I cannot fault any of her arguments, although I did point out that in some cases, yes, an old-fashioned style of management, of which there is still a lot in Malta, does brand people who question things as being troublemakers, so fear of losing one’s job is often justified.
However, I have to agree with the rest of her analysis. There is something fundamentally lacking in too many of our teenagers who have jumped through all the hoops required of them until they land at Sixth Form. Now we have been told that there is yet another hoop they will have to jump through.
According to the The Times report:
“Students may have to take up a compulsory language other than Maltese and English in their sixth form syllabus, according to new proposals. The reform would enrich students’ European identity and intercultural skills, the Matriculation and Secondary Education Certificate (Matsec) office said…The move would “serve the changing socio-economic needs of Maltese society within a European and global context,” a statement said.”

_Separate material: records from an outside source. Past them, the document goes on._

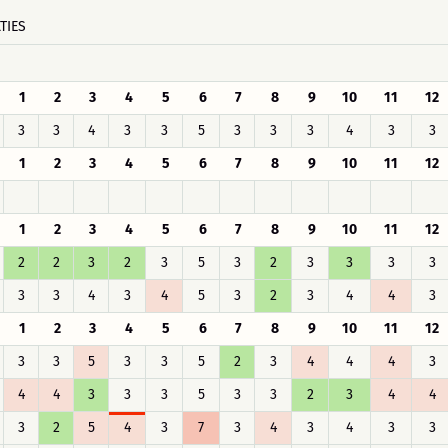
TIES
1
2
3
4
5
6
7
8
9
10
11
12
3
3
4
3
3
5
3
3
3
4
3
3
1
2
3
4
5
6
7
8
9
10
11
12
1
2
3
4
5
6
7
8
9
10
11
12
2
2
3
2
3
5
3
2
3
3
3
3
3
3
4
3
4
5
3
2
3
4
4
3
1
2
3
4
5
6
7
8
9
10
11
12
3
3
5
3
3
5
2
3
4
4
4
3
4
4
3
3
3
5
3
3
2
3
4
4
3
2
5
4
3
7
3
4
3
4
3
3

Other parts of the reform are commendable, such as the fact that credit will be given to students for their involvement in “social engagement and enterprise” as well as recognition of talented athletes. To be clear, I have nothing against learning another language – the more languages one knows, the better. But there are two issues which have to be considered: first, making it compulsory at this point in their education is not the way to go about it (let us not forget how Systems of Knowledge was similarly imposed and how badly that went) and secondly, as rightly pointed out by Associate Professor in Arts Education, Raphael Vella, “where are the Arts in this reform?”

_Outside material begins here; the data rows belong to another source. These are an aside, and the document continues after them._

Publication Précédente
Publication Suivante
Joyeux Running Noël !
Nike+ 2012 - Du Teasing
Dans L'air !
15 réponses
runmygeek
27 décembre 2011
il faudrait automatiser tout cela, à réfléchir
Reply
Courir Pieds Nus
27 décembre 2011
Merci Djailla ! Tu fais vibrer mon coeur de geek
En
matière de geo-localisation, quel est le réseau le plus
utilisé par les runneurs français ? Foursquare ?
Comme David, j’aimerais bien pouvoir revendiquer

I would also add, where is the move to a more holistic education? We need teenagers to be exposed to debating skills and critical thinking, who are encouraged to challenge their teachers and not to sit there, meekly and passively in the classroom, as they have been probably doing since Year One (and probably since kindergarten).

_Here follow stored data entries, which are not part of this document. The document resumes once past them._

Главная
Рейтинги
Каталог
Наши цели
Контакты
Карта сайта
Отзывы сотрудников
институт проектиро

Finally, and perhaps most crucially, it is all very well to expect teenagers to embrace another language in a world which has become one huge melting pot, but shouldn’t we ensure that their Maltese and English are up to scratch first? The standards of our two official languages, both verbally and written, have plunged faster than a skydiver without his parachute, and nothing is being done about it. Pass marks are given on assignments with horrific spelling just as long as the student seems to be able to approximately reproduce the subject matter, which is surely a contradiction of what post-secondary (and even secondary) education should be all about.